A China, por exemplo, tem promovido o uso do yuan em transações comerciais com parceiros estratégicos, como a Rússia, e aumentado o peso não só da moeda chinesa em reservas internacionais, mas também de ativos alternativos como o ouro. Como ilustrado no gráfico abaixo, embora outras moedas sigam distantes de substituir o dólar como reserva de valor global, esse movimento aponta para um sistema monetário mais multipolar — no qual o domínio americano pode ser progressivamente desafiado.

Composição das Reservas Oficiais Globais em Moeda Estrangeira, por moeda

Fonte: FMI/COFER; Alocação XP. Data-base: 01/03/2025.

Os catalisadores recentes para um dólar mais fraco

Esse pano de fundo estrutural ganhou tons mais dramáticos nos últimos meses, com a reeleição de Donald Trump para um segundo mandato na Casa Branca.

Em 2 de abril de 2025, uma data já conhecida nos mercados como “Liberation Day”, o presidente anunciou um amplo pacote de tarifas comerciais — alegando que seriam necessárias para corrigir décadas de acordos desvantajosos que, segundo ele, sacrificaram a indústria e os trabalhadores americanos. O impacto foi imediato. Em vez de funcionar como porto seguro em meio à nova onda de incertezas, o dólar se desvalorizou, e os rendimentos das Treasuries dispararam.

Esse movimento contrariou o padrão observado nas últimas crises, quando o dólar geralmente se fortalecia em tempos de turbulência.

Índice DXY de valor do dólar e taxa das treasuries com vencimento em 10 anos

Fonte: Refinitiv. Elaboração: Alocação XP. Data-base: 07/05/25.
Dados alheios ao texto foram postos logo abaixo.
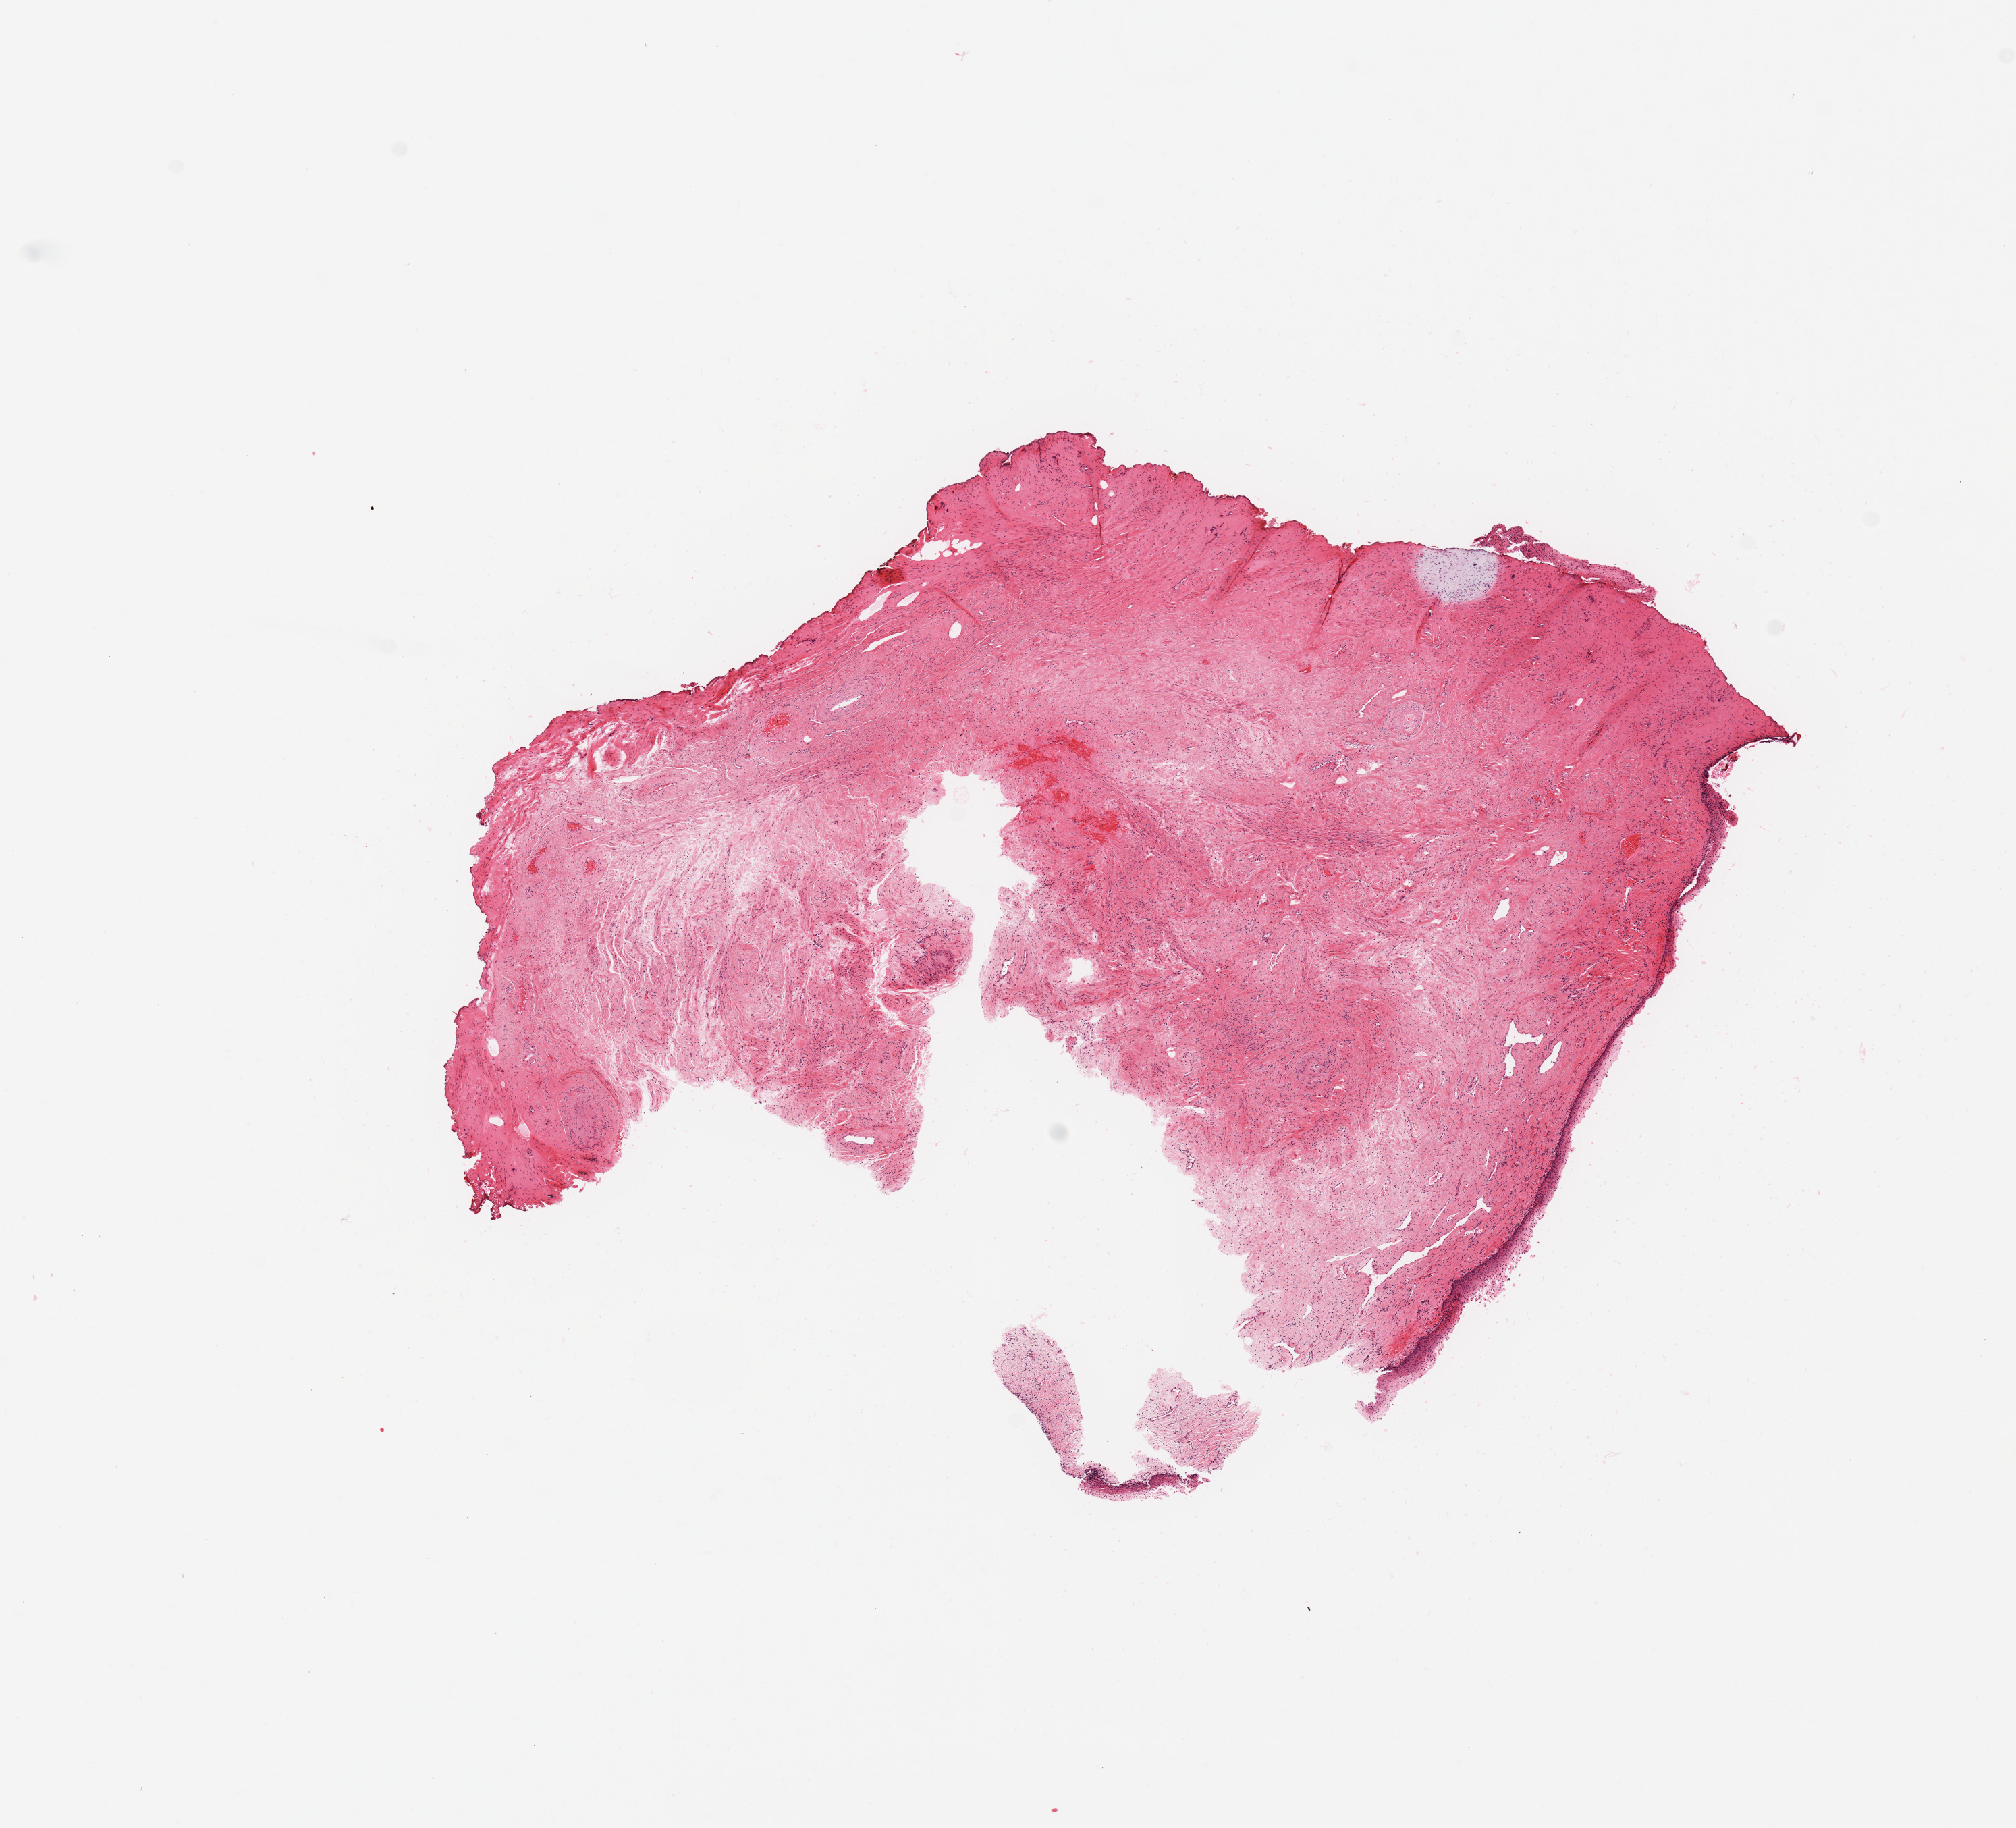
Digitized H&E-stained tissue section (whole slide), a low-resolution overview of the entire scanned area, about 11.8 x 10.7 mm. Normal (non-tumour) tissue sample, uterus. 73-year-old female patient.
This section: normal (non-tumour) tissue from the same patient. Patient diagnosis: Endometrioid adenocarcinoma, NOS.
A reação dos mercados foi forte no mês de abril, talvez com algum exagero, mas mostrou que os grandes investidores globais parecem estar dispostos a encontrar outros ativos que sirvam como “portos seguros” para seus recursos, em alternativa a ativos dolarizados, como a bolsa e as Treasuries.

É bem verdade que, à medida que Trump e sua equipe econômica recuavam na guerra comercial ou ao menos demonstravam boa vontade para negociar até mesmo com a China, os ativos americanos voltaram a se valorizar, principalmente a bolsa. O dólar, entretanto, parece não estar com o mesmo ímpeto, mesmo diante de acordos comerciais em andamento.

Algumas das alternativas ao dólar e às Treasuries que investidores globais utilizaram como diversificação aos mais tradicionais “ativos livres de risco” no último mês foram o ouro, o franco suíço, o iene e até mesmo o bitcoin. Esse último em linha com parte da tese que deu origem ao criptoativo mais antigo e conhecido por investidores: uma moeda que faça parte de um sistema monetário mais “austero”, ao possuir um lastro claro e finito (ao contrário das atuais moedas fiduciárias).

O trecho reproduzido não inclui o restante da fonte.